Série d'exercices:
1. Reproduisez fidèlement le passage de l'extrait allant de « CAMBRIDGE – Le » jusqu'à « les plus atteintes. » inclus.
2. Poursuivez la rédaction du texte sur la crise du climat et de la biodiversité à la suite de sa dernière phrase.

CAMBRIDGE – Le climat mondial empruntant une trajectoire de réchauffement qui dépassera 1,5 ° Celsius dans la prochaine décennie, on peut s’attendre à une intensification des aléas climatiques, menant des millions de personnes de plus à la famine, causant des dommages de plusieurs billions atteignant de manière disproportionnée les pays qui ont le moins contribué au problème. Pis encore, une crise de biodiversité mondiale est à nos portes : les écosystèmes se font éroder jusqu’au point d’effondrement et les extinctions d’espèces sont en train d’accélérer à un rythme effréné. Ici aussi, les populations démunies sont les plus atteintes.

Pour lutter contre cette double crise à l’allure et à l’échelle nécessaires, la communauté internationale doit modifier sa stratégie. Dans le passé, les ententes internationales visant à combattre les changements climatiques et à protéger la biodiversité ont été négociées séparément, même si les deux problématiques sont étroitement interreliées. De plus, le processus a été marqué par des inégalités structurelles, une répartition inégale du pouvoir et la préséance des intérêts nationaux et commerciaux sur le bien commun mondial.

Matériel fourni:
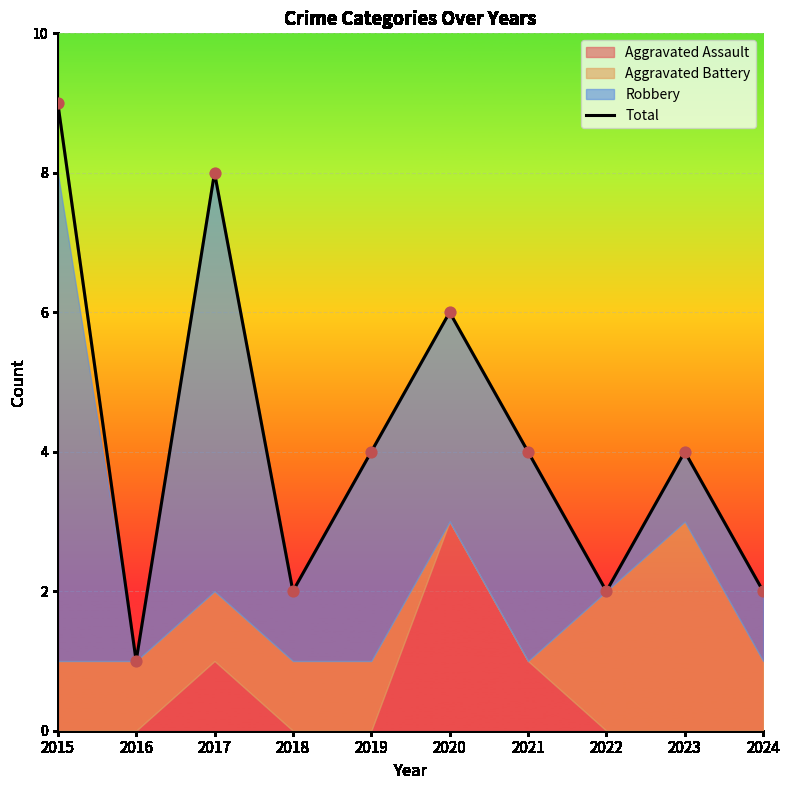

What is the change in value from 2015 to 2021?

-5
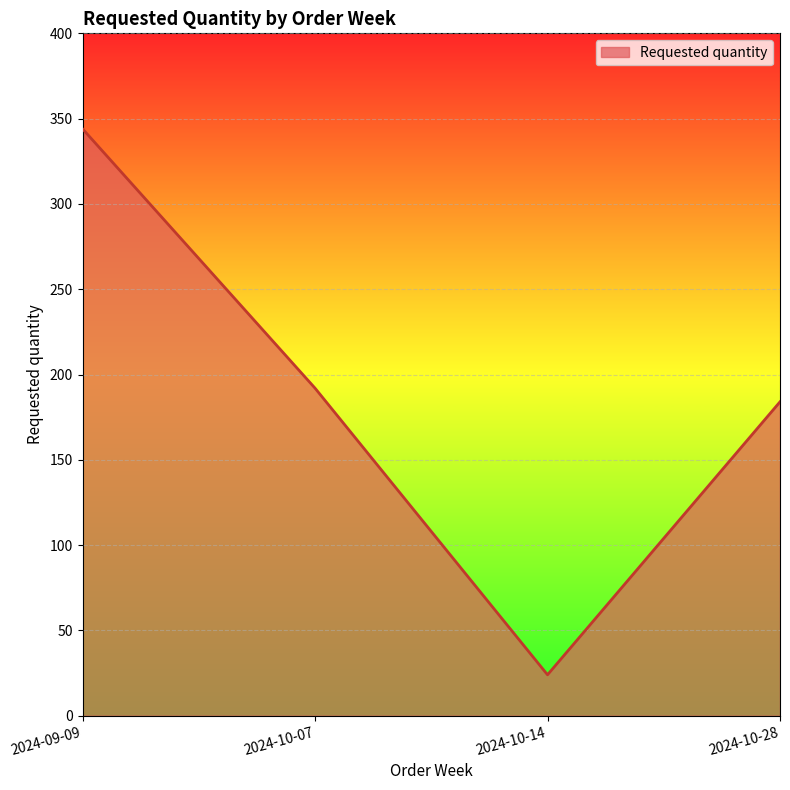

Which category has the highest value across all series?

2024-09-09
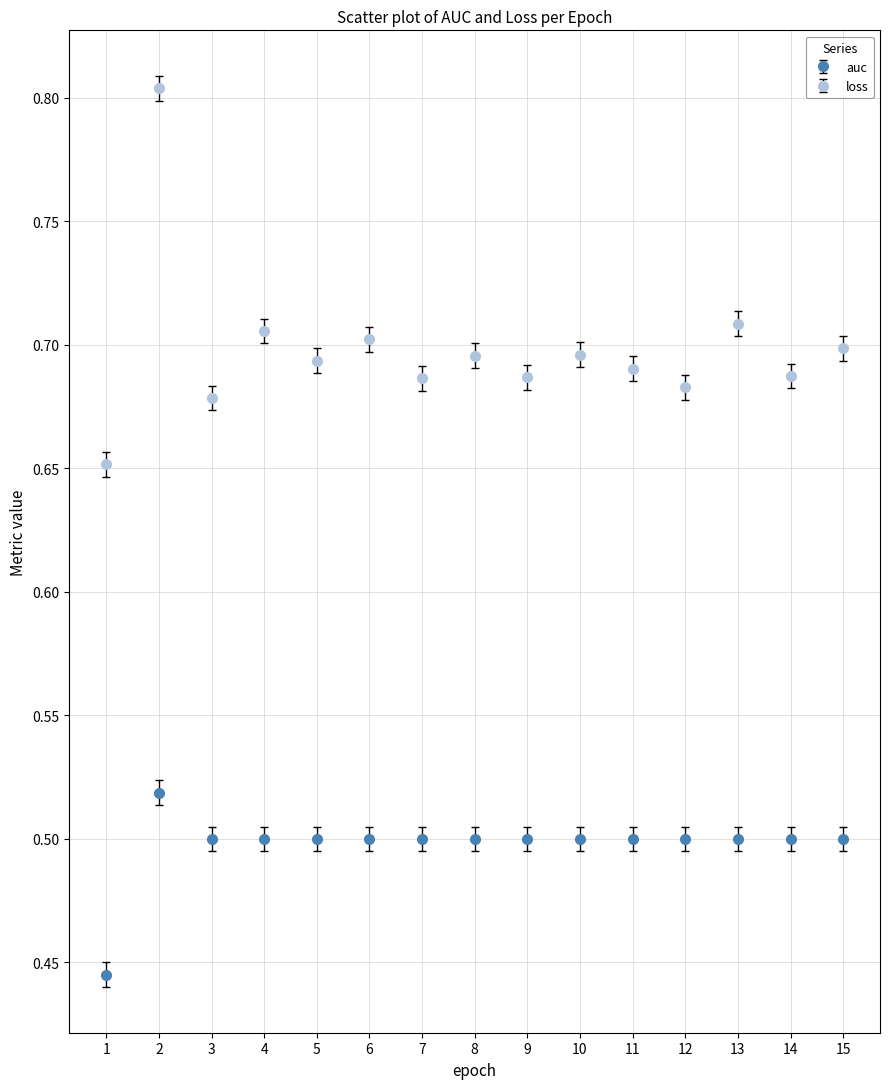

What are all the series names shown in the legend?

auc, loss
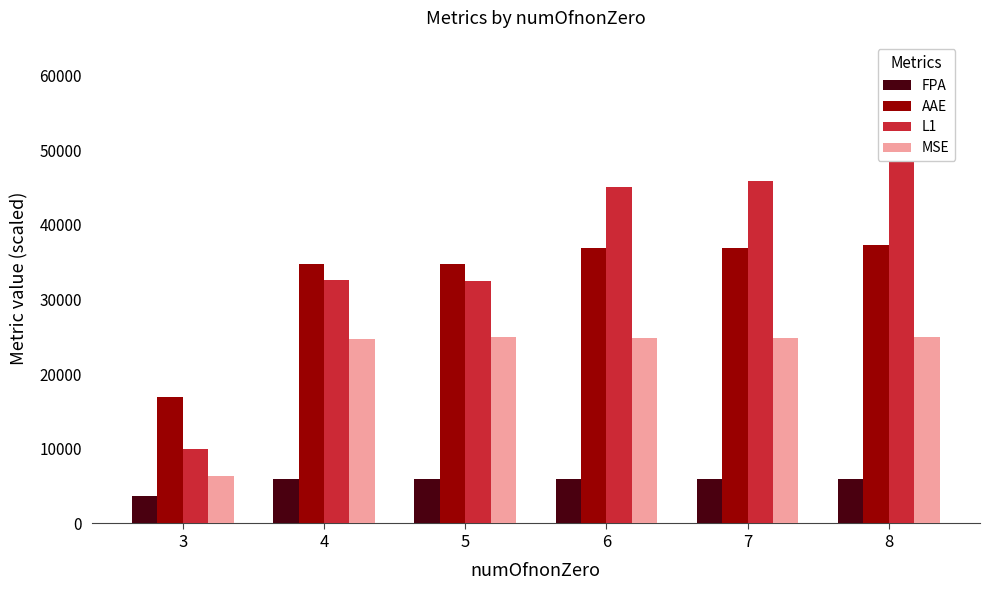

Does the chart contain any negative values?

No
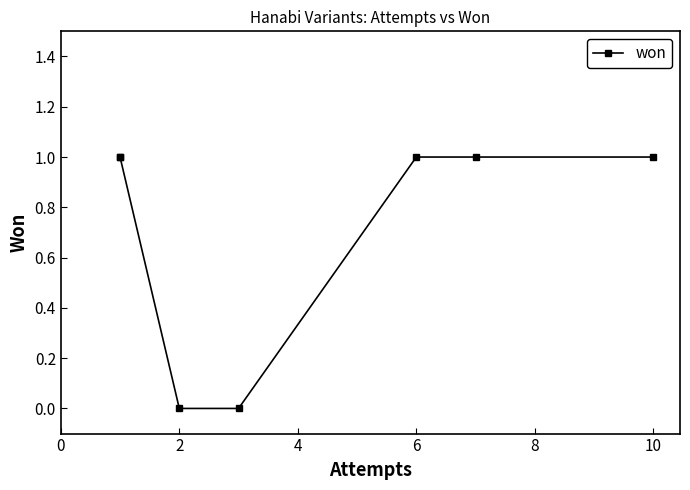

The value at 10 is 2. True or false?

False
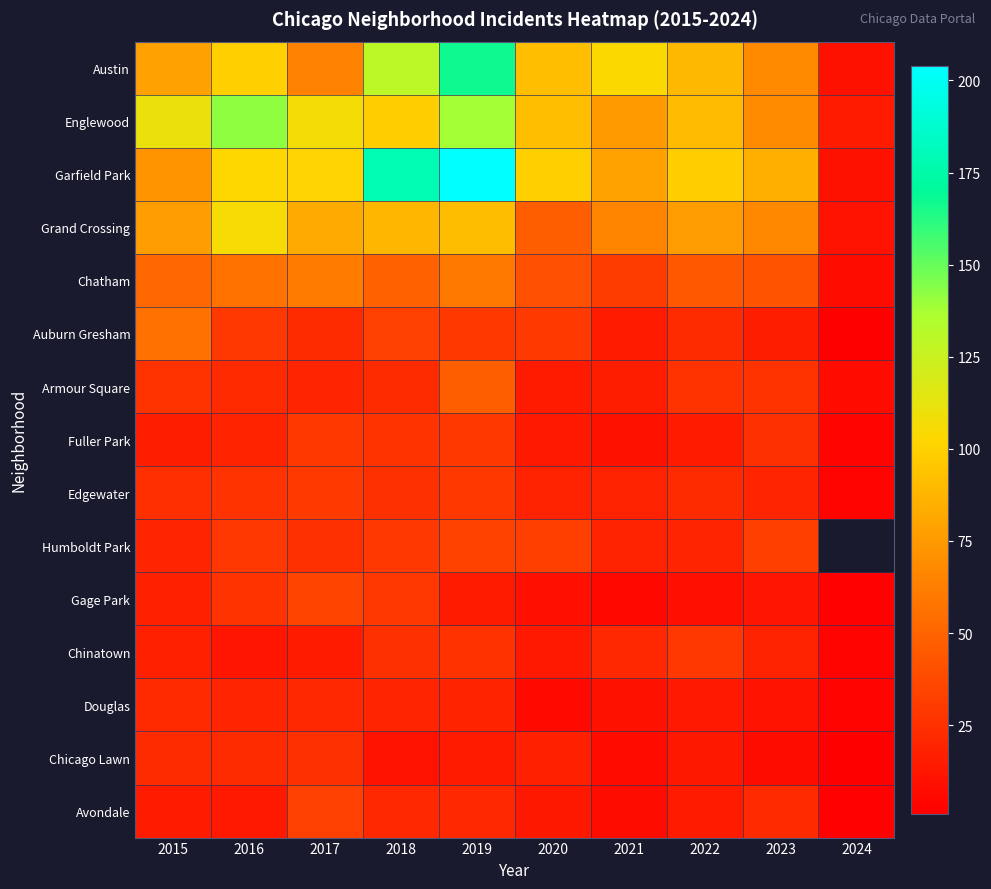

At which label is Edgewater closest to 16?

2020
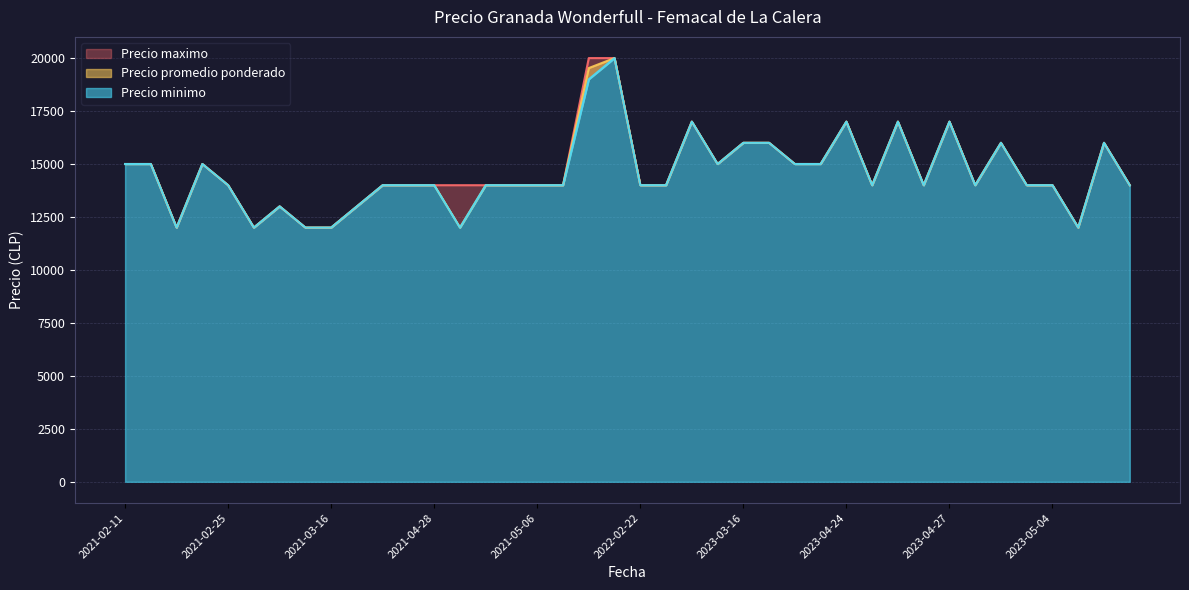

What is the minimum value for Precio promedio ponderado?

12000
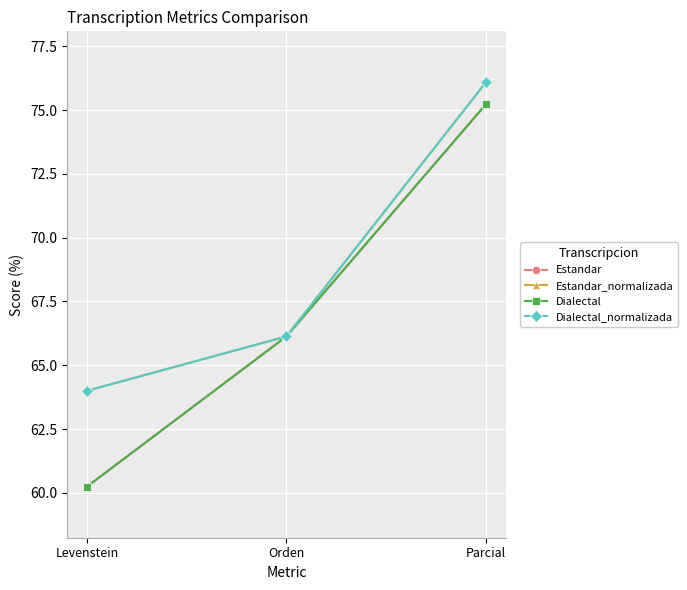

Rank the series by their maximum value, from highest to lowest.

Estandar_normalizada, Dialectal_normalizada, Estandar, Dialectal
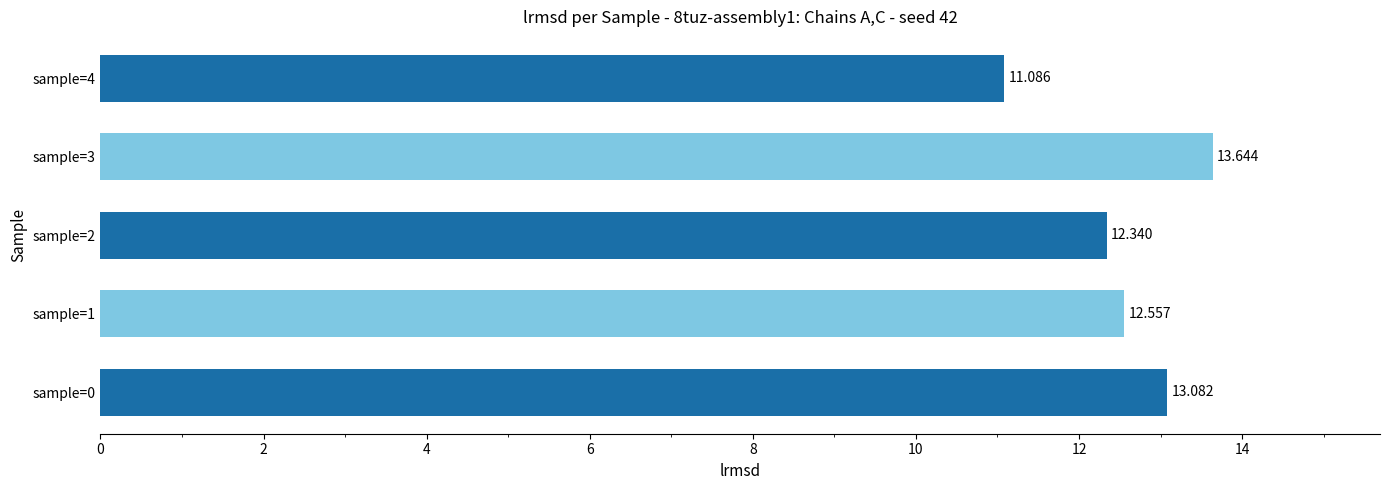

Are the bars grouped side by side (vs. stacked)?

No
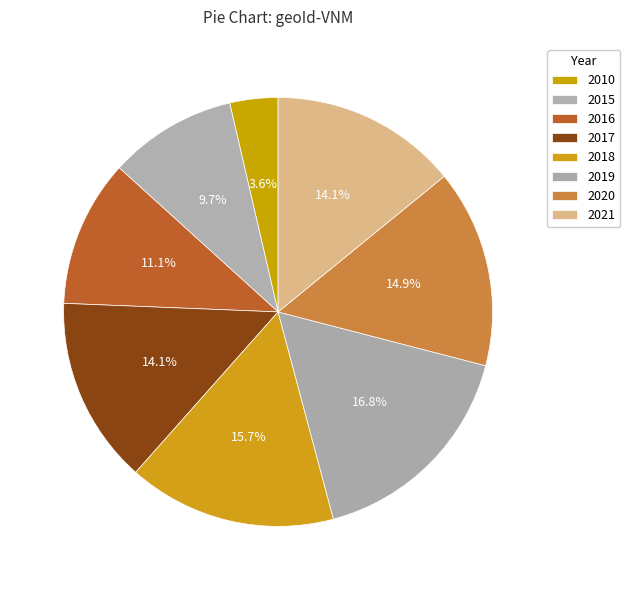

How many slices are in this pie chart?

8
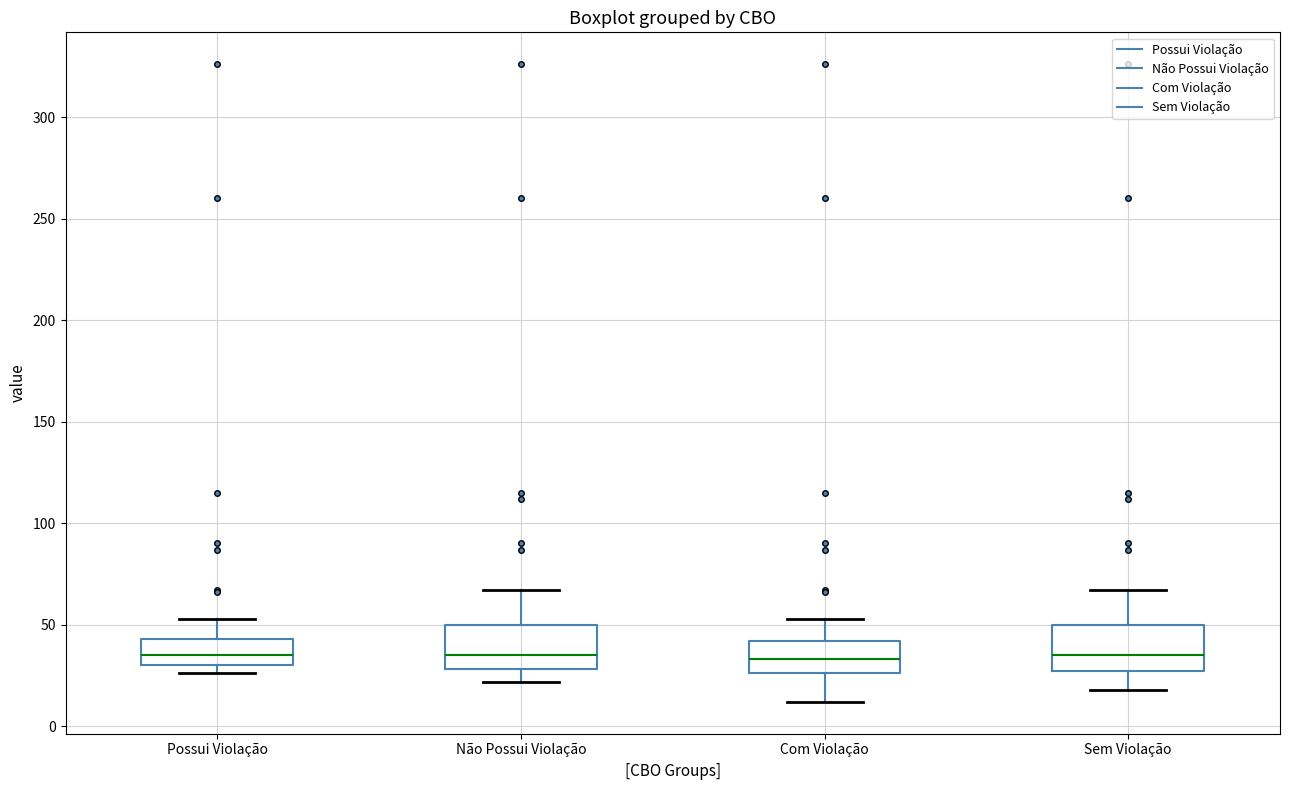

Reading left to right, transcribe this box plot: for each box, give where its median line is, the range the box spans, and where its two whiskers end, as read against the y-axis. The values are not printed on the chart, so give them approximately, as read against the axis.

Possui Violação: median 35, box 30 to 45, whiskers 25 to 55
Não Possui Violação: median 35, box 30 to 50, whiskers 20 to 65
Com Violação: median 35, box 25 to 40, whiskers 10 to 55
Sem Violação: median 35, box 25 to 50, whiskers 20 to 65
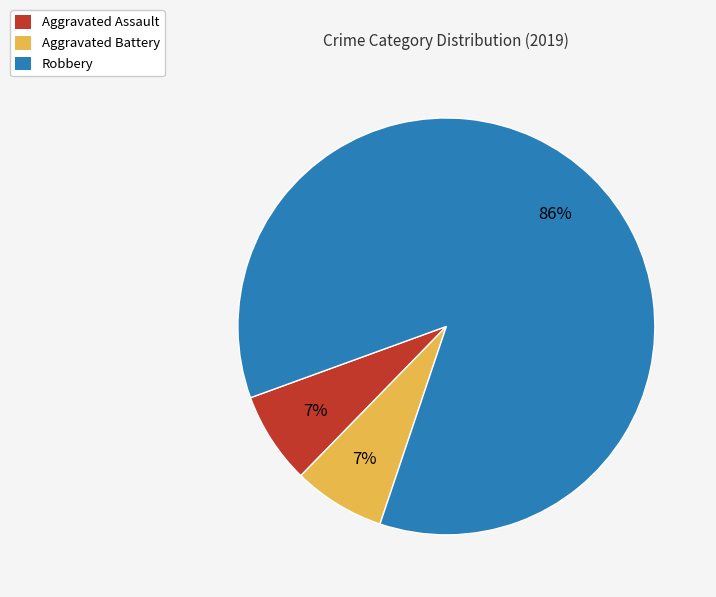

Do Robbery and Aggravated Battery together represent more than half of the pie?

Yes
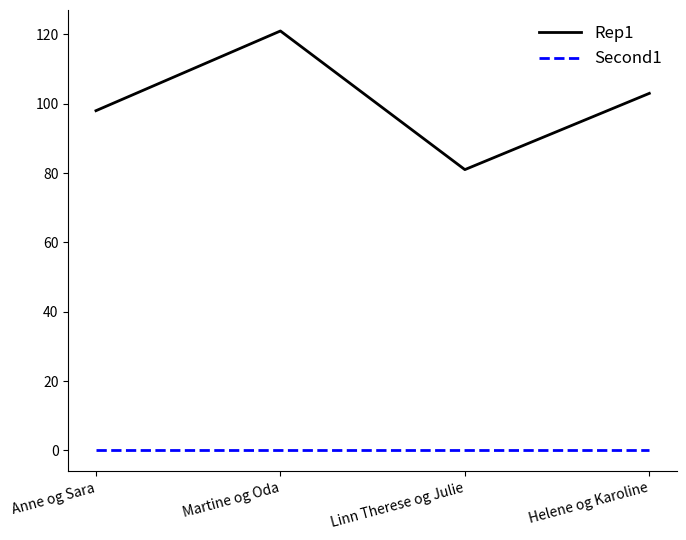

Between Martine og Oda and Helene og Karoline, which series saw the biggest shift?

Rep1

Réponses par exercice:
1.
CAMBRIDGE – Le climat mondial empruntant une trajectoire de réchauffement qui dépassera 1,5 ° Celsius dans la prochaine décennie, on peut s’attendre à une intensification des aléas climatiques, menant des millions de personnes de plus à la famine, causant des dommages de plusieurs billions atteignant de manière disproportionnée les pays qui ont le moins contribué au problème. Pis encore, une crise de biodiversité mondiale est à nos portes : les écosystèmes se font éroder jusqu’au point d’effondrement et les extinctions d’espèces sont en train d’accélérer à un rythme effréné. Ici aussi, les populations démunies sont les plus atteintes.

2.
Ni les sociétés humaines ni les systèmes naturels les supportant ne peuvent bien fonctionner en isolation. Des problématiques complexes dont les dynamiques interagissent entre elles nécessitent des solutions basées sur des analyses systémiques et une saisie complète de toutes les données. Mais les ensembles de données pertinents sont massifs et sont soumis à des changements constants. L’esprit humain ne peut les explorer à lui tout seul. Il a besoin d’un copilote.

Depuis ses percées récentes, l’intelligence artificielle pourrait assumer ce rôle. La technologie s’est avérée des plus utiles pour analyser des jeux de données massifs, relevant des structures et prévoyant les comportements. Elle pourrait bien être la clé pour dénouer le nœud gordien des crises liées aux changements climatiques, à la biodiversité et à l’inégalité, en commençant par la table de négociation internationale.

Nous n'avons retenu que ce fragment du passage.